Italian general during World War II

Giovan Battista Volpini (24 August 1883 - 16 May 1941) was an Italian general during World War II.

==Biography==

Volpini was born in 1883 in Verona from Piedmontese parents; his father, Carlo Volpini, was a General in the Royal Italian Army, and he followed his path by enlisting in the Army as a cavalry officer.
Most of Volpini's career took place in Italy's African colonies. In 1912 he fought in Libya during the Italo-Turkish War, after the end of which he remained in Libya, fighting the local guerrilla movement until he was wounded in action in 1915 and repatriated. After recovering and fighting on the Italian Front during World War I, where he earned a Silver Medal of Military Valour, during the 1920s he participated in the Pacification of Libya commanding for ten years, with the rank of major, a Meharist squad called "Volpini column", and initially composed of 500 riflemen and 50 horsemen. In 1923 this column, as part of the forces led by General Rodolfo Graziani, participated in the "pacification" of the Orfella region of Tripolitania. On February 4, 1924, Major Volpini, in command of 1,000 riflemen, 240 Meharists and 70 horsemen, left Nalut on the orders of the Governor Giuseppe Volpi to establish control over the region of Ghadames. On the 7th of the same month he captured Sinauen, the only oasis with water between Nalut and Ghadames. After a brief battle in Bir el Uotia, on February 15 Vopini captured Ghadames.

In Tripolitania Volpini met the Amedeo of Savoy, Duke of Aosta, with whom he established a sincere and deep friendship. When the Duke of Aosta was appointed Viceroy of Ethiopia in 1937, the then Brigadier General Volpini followed him to Italian East Africa and became, in the same year, the Duke's first aide-de-camp, Chief of Staff of the Viceregal Government in Italian East Africa and Head of the Viceregal House. Together with the Duke, he contributed to the pacification of the new colony by seeking the collaboration of the local population.
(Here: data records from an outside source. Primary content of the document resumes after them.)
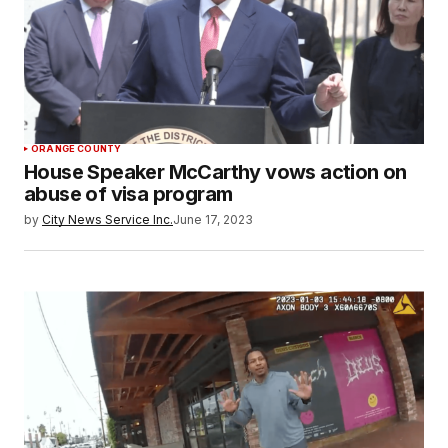
ORANGE COUNTY
House Speaker McCarthy vows action on
abuse of visa program
by
City News Service Inc.
June 17, 2023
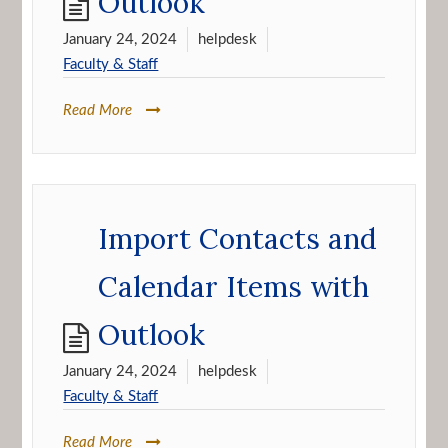
Outlook
January 24, 2024
helpdesk
Faculty & Staff
Read More
Import Contacts and
Calendar Items with
Outlook
January 24, 2024
helpdesk
Faculty & Staff
Read More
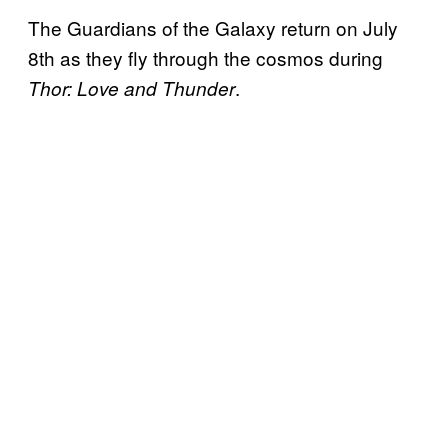
The Guardians of the Galaxy return on July
8th as they fly through the cosmos during
.
Thor: Love and Thunder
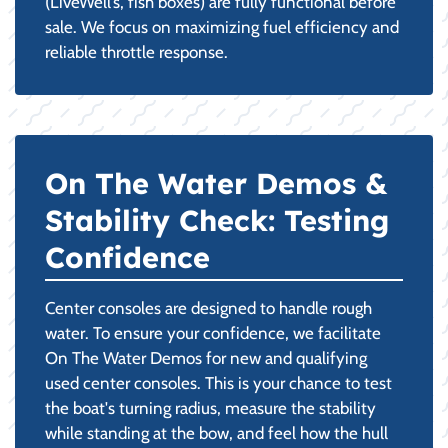
(LiveWell’s, fish boxes) are fully functional before
sale. We focus on maximizing fuel efficiency and
reliable throttle response.
On The Water Demos &
Stability Check: Testing
Confidence
Center consoles are designed to handle rough
water. To ensure your confidence, we facilitate
On The Water Demos for new and qualifying
used center consoles. This is your chance to test
the boat's turning radius, measure the stability
while standing at the bow, and feel how the hull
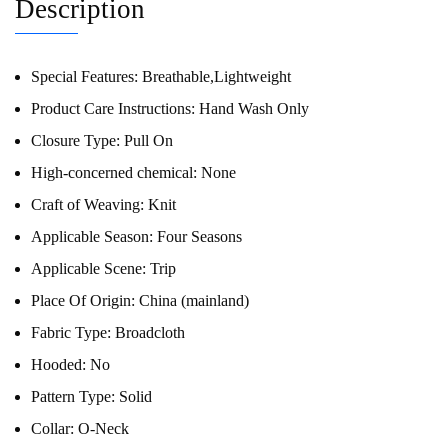
Description
Special Features:
Breathable,Lightweight
Product Care Instructions:
Hand Wash Only
Closure Type:
Pull On
High-concerned chemical:
None
Craft of Weaving:
Knit
Applicable Season:
Four Seasons
Applicable Scene:
Trip
Place Of Origin:
China (mainland)
Fabric Type:
Broadcloth
Hooded:
No
Pattern Type:
Solid
Collar:
O-Neck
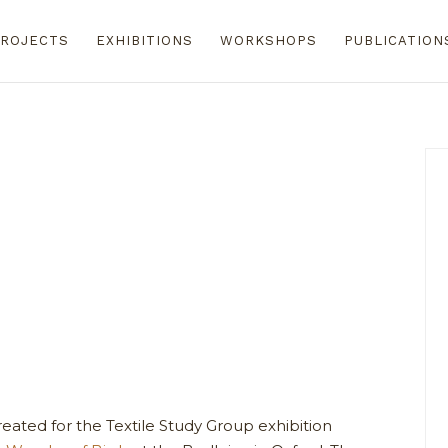
ROJECTS
EXHIBITIONS
WORKSHOPS
PUBLICATION
reated for the Textile Study Group exhibition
Volpini was still serving in this capacity when World War II broke out. After the fall of Addis Ababa to the British in April 1941, Volpini followed the Duke in his retreat to the mountain fortress of Amba Alagi, where Aosta and his force of 7,000 men were surrounded and besieged by some 40,000 British troops and Ethiopian irregulars.
On May 16, 1941, General Volpini was tasked by the Duke with meeting the British commanders to negotiate. On his way to the British command, however, Volpini and his Carabinieri escort, one Major and two soldiers, were stopped by Ethiopian irregulars. After a brief but excited discussion, the Ethiopians appeared to allow the Italian delegation to continue their journey, but then opened fire on them, killing all four. In his diary, the Duke of Aosta lamented the death of Volpini, who had been at his side for sixteen years. Volpini's body was recovered by the British and buried on May 19 near Fort Toselli, at the top of Amba Alagi.